ComplexityMeasures.jl icon indicating copy to clipboard operation
ComplexityMeasures.jl copied to clipboard

Reproducibility for `OrdinalPatternEncoding`

Open kahaaga opened this issue 1 year ago • 3 comments

Currently, the isless_rand function, which we use as the default value comparator for OrdinalPatternEncoding, will not give reproducible results. This is because we don't provide an rng argument to the rand call.

To solve this, we could either:

  • Force the user to provide their custom lt function, taking care of reproducibility themselves (not preferable IMHO)
  • Include rng as a field to both OrdinalPatternEncoding and OrdinalPatterns, which gets passed on to isless_rand.
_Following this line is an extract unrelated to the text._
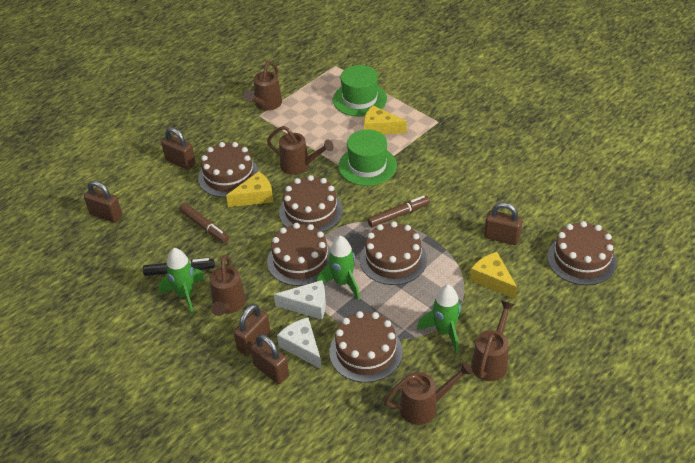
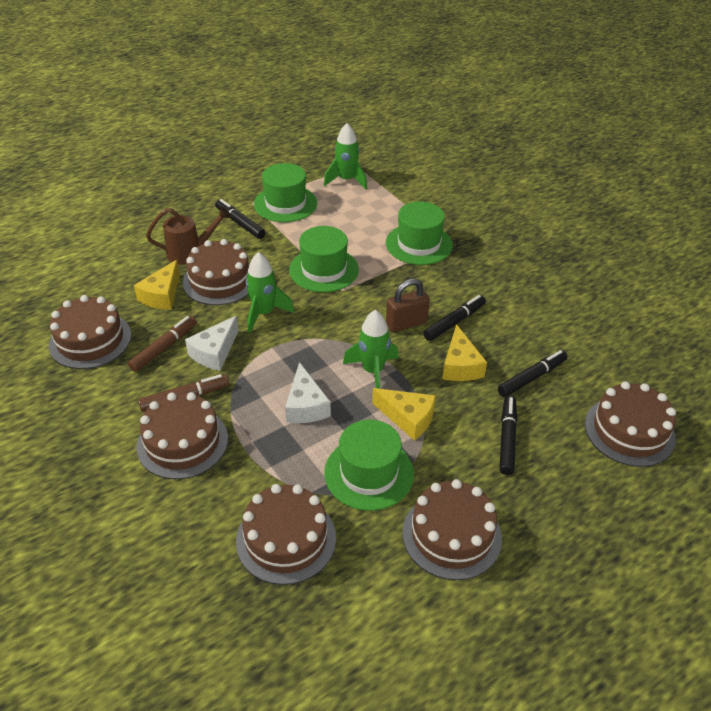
black marker: [143,258,215,276] = 1 -> [215,199,266,239] [423,295,486,341] [498,350,567,397] [499,396,517,475] = 4
brown padlock: [84,181,122,223] [161,127,196,170] [234,304,270,356] [250,334,289,384] [484,202,522,245] = 5 -> [386,279,430,332] = 1
brown watering can: [210,255,246,316] [243,61,282,111] [267,126,334,175] [384,361,473,425] [471,300,515,381] = 5 -> [146,206,231,265] = 1
green hat: [333,65,387,117] [338,129,397,186] = 2 -> [254,163,317,222] [289,226,359,292] [324,420,414,511] [386,201,453,265] = 4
Or maybe there's a better way?

kahaaga avatar Jan 13 '24 09:01 kahaaga

rng should be a field of the encoding. it doesn't have to be a field of OrdinalPatterns, only give as an input to it.

Datseris avatar Jan 14 '24 11:01 Datseris

will not give reproducible results

Note that this is only a problem if there are duplicate datapoints in the timeseries.

Datseris avatar Jan 14 '24 11:01 Datseris

Note that this is only a problem if there are duplicate datapoints in the timeseries.

The problem occurs if there are tied values inside any state vector, since it is the individual state vectors that are sorted to map them onto an ordinal pattern.

kahaaga avatar Jan 17 '24 01:01 kahaaga